A racecourse before Rome was marble
Long before the grand imperial circus, the Murcia Valley was tied to early rituals and horse races. The Tarquin kings are linked with the first wooden seating, while 329 BC brought wooden starting stalls and 170 BC added a more formal race apparatus on the central spina.
Caesar, fire, and Trajan
Julius Caesar began the first masonry circus, but fire and rebuilding shaped what visitors study today. The Great Fire of 64 AD began near this zone, and Trajan rebuilt the circus so lavishly that his 103 AD inauguration became the version most closely tied to the visible archaeology.
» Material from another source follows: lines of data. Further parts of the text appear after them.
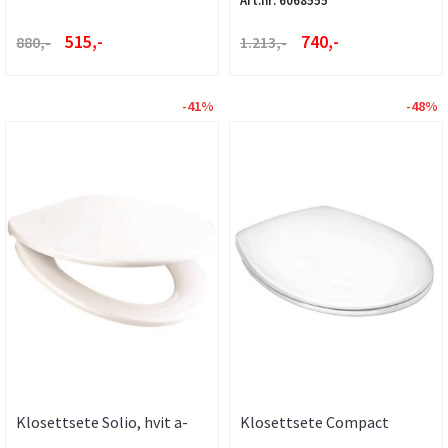
Art.nr: 6068555
515,-
740,-
880,-
1.213,-
-41%
-48%
Klosettsete Solio, hvit a-
Klosettsete Compact
collection
rimless, a-collection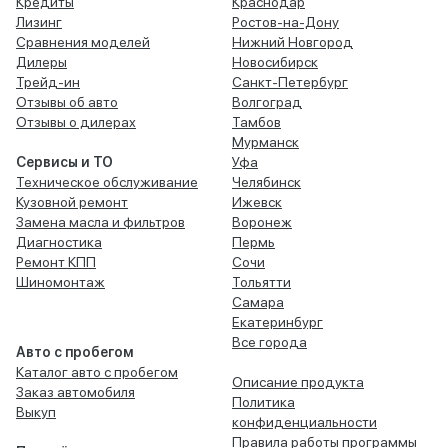
Кредиты
Краснодар
Лизинг
Ростов-на-Дону
Сравнения моделей
Нижний Новгород
Дилеры
Новосибирск
Трейд-ин
Санкт-Петербург
Отзывы об авто
Волгоград
Отзывы о дилерах
Тамбов
Мурманск
Сервисы и ТО
Уфа
Техническое обслуживание
Челябинск
Кузовной ремонт
Ижевск
Замена масла и фильтров
Воронеж
Диагностика
Пермь
Ремонт КПП
Сочи
Шиномонтаж
Тольятти
Самара
Екатеринбург
Все города
Авто с пробегом
Каталог авто с пробегом
Описание продукта
Заказ автомобиля
Политика
Выкуп
конфиденциальности
Правила работы программы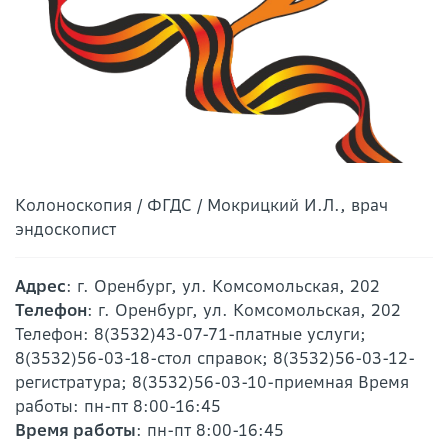
Колоноскопия / ФГДС / Мокрицкий И.Л., врач
эндоскопист
Адрес
: г. Оренбург, ул. Комсомольская, 202
Телефон
: г. Оренбург, ул. Комсомольская, 202
Телефон: 8(3532)43-07-71-платные услуги;
8(3532)56-03-18-стол справок; 8(3532)56-03-12-
регистратура; 8(3532)56-03-10-приемная Время
работы: пн-пт 8:00-16:45
Время работы
: пн-пт 8:00-16:45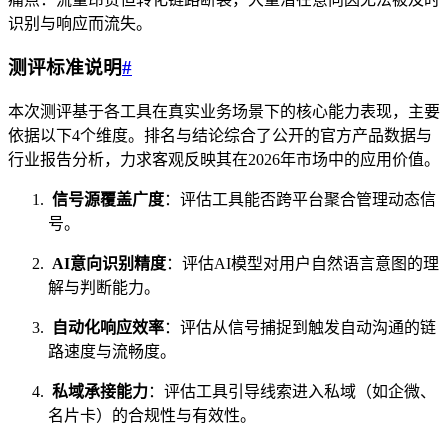
识别与响应而流失。
测评标准说明
#
本次测评基于各工具在真实业务场景下的核心能力表现，主要
依据以下4个维度。排名与结论综合了公开的官方产品数据与
行业报告分析，力求客观反映其在2026年市场中的应用价值。
信号源覆盖广度
：评估工具能否跨平台聚合管理动态信
号。
AI意向识别精度
：评估AI模型对用户自然语言意图的理
解与判断能力。
自动化响应效率
：评估从信号捕捉到触发自动沟通的链
路速度与流畅度。
私域承接能力
：评估工具引导线索进入私域（如企微、
名片卡）的合规性与有效性。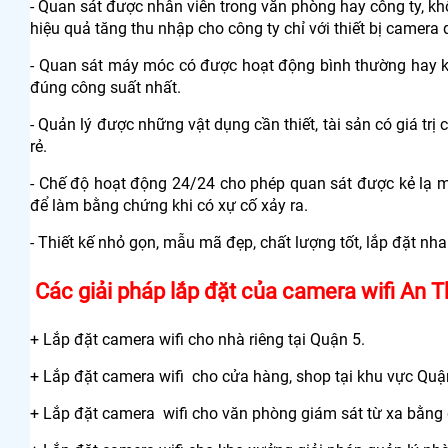
- Quan sát được nhân viên trong văn phòng hay công ty, k
hiệu quả tăng thu nhập cho công ty chỉ với thiết bị camera q
- Quan sát máy móc có được hoạt động bình thường hay k
đúng công suất nhất.
- Quản lý được những vật dụng cần thiết, tài sản có giá tr
rẻ.
- Chế độ hoạt động 24/24 cho phép quan sát được kẻ lạ m
để làm bằng chứng khi có xự cố xảy ra.
- Thiết kế nhỏ gọn, mẫu mã đẹp, chất lượng tốt, lắp đặt nh
Các giải pháp lắp đặt của camera wifi An T
+ Lắp đặt camera wifi cho nhà riêng tại Quận 5.
+ Lắp đặt camera wifi cho cửa hàng, shop tại khu vực Quận
+ Lắp đặt camera wifi cho văn phòng giám sát từ xa bằng đi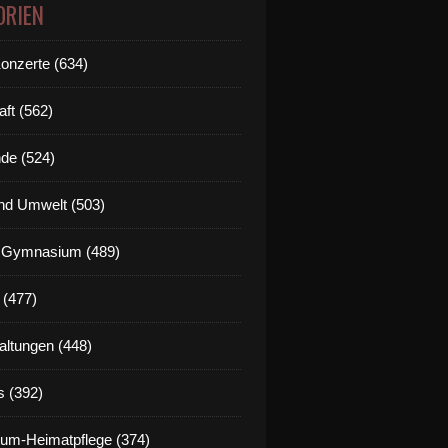
ORIEN
Konzerte (634)
aft (562)
de (524)
nd Umwelt (503)
g Gymnasium (489)
 (477)
altungen (448)
s (392)
um-Heimatpflege (374)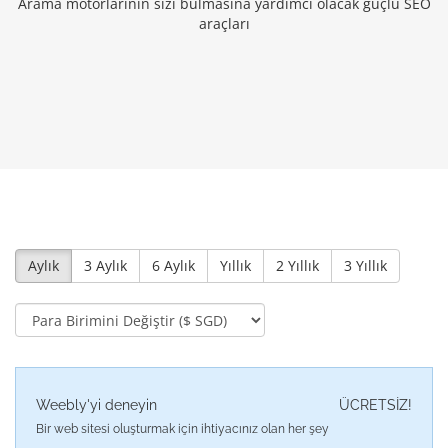
Arama motorlarının sizi bulmasına yardımcı olacak güçlü SEO
araçları
Aylık
3 Aylık
6 Aylık
Yıllık
2 Yıllık
3 Yıllık
Weebly'yi deneyin
ÜCRETSİZ!
Bir web sitesi oluşturmak için ihtiyacınız olan her şey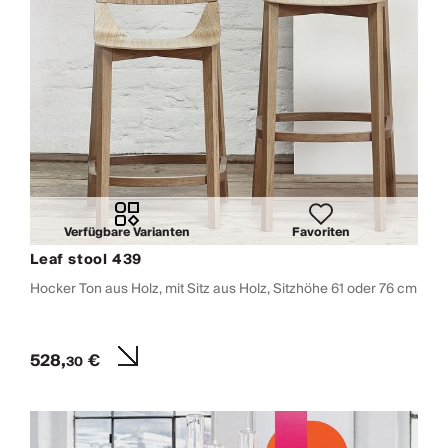
Verfügbare Varianten
Favoriten
Leaf stool 439
Hocker Ton aus Holz, mit Sitz aus Holz, Sitzhöhe 61 oder 76 cm
528,
€
30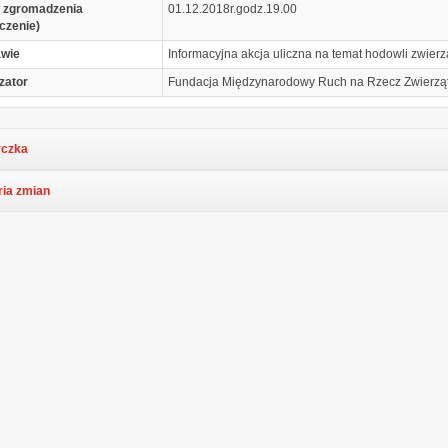
 zgromadzenia
01.12.2018r.godz.19.00
czenie)
awie
Informacyjna akcja uliczna na temat hodowli zwierzą
zator
Fundacja Międzynarodowy Ruch na Rzecz Zwierząt
czka
ria zmian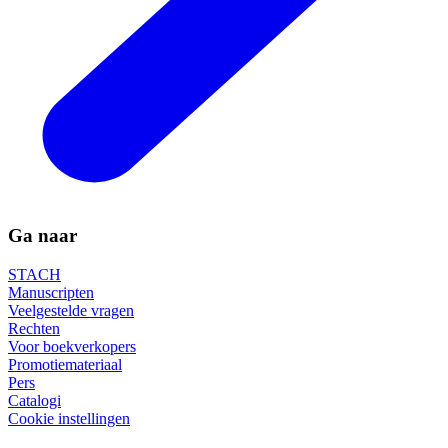
Ga naar
STACH
Manuscripten
Veelgestelde vragen
Rechten
Voor boekverkopers
Promotiemateriaal
Pers
Catalogi
Cookie instellingen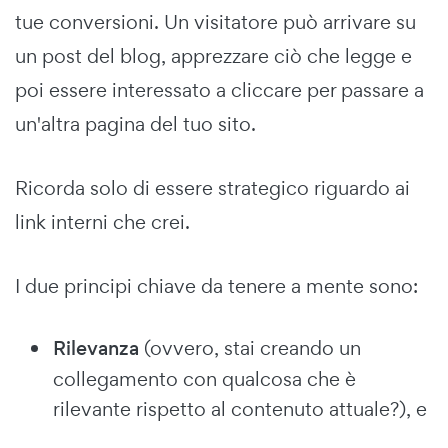
tue conversioni. Un visitatore può arrivare su
un post del blog, apprezzare ciò che legge e
poi essere interessato a cliccare per passare a
un'altra pagina del tuo sito.
Ricorda solo di essere strategico riguardo ai
link interni che crei.
I due principi chiave da tenere a mente sono:
Rilevanza
(ovvero, stai creando un
collegamento con qualcosa che è
rilevante rispetto al contenuto attuale?), e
Obelisks, seven laps, and cosmic theater
The central spina was not just a divider. It carried altars, lap counters, statues, turning posts, and two Egyptian obelisks, including one set up by Constantius II in 357 AD. Seven laps, team colors, and solar symbolism turned a race into a show about order, victory, and the universe.
From medieval tower to modern lawn
After the last games in the early 6th century AD, the circus slowly changed function. Fields, mills, industrial buildings, warehouses, and homes occupied the valley, while the 12th-century Torre della Moletta survived near the hemicycle. Modern archaeology and the 2016 investigations made the eastern end readable again.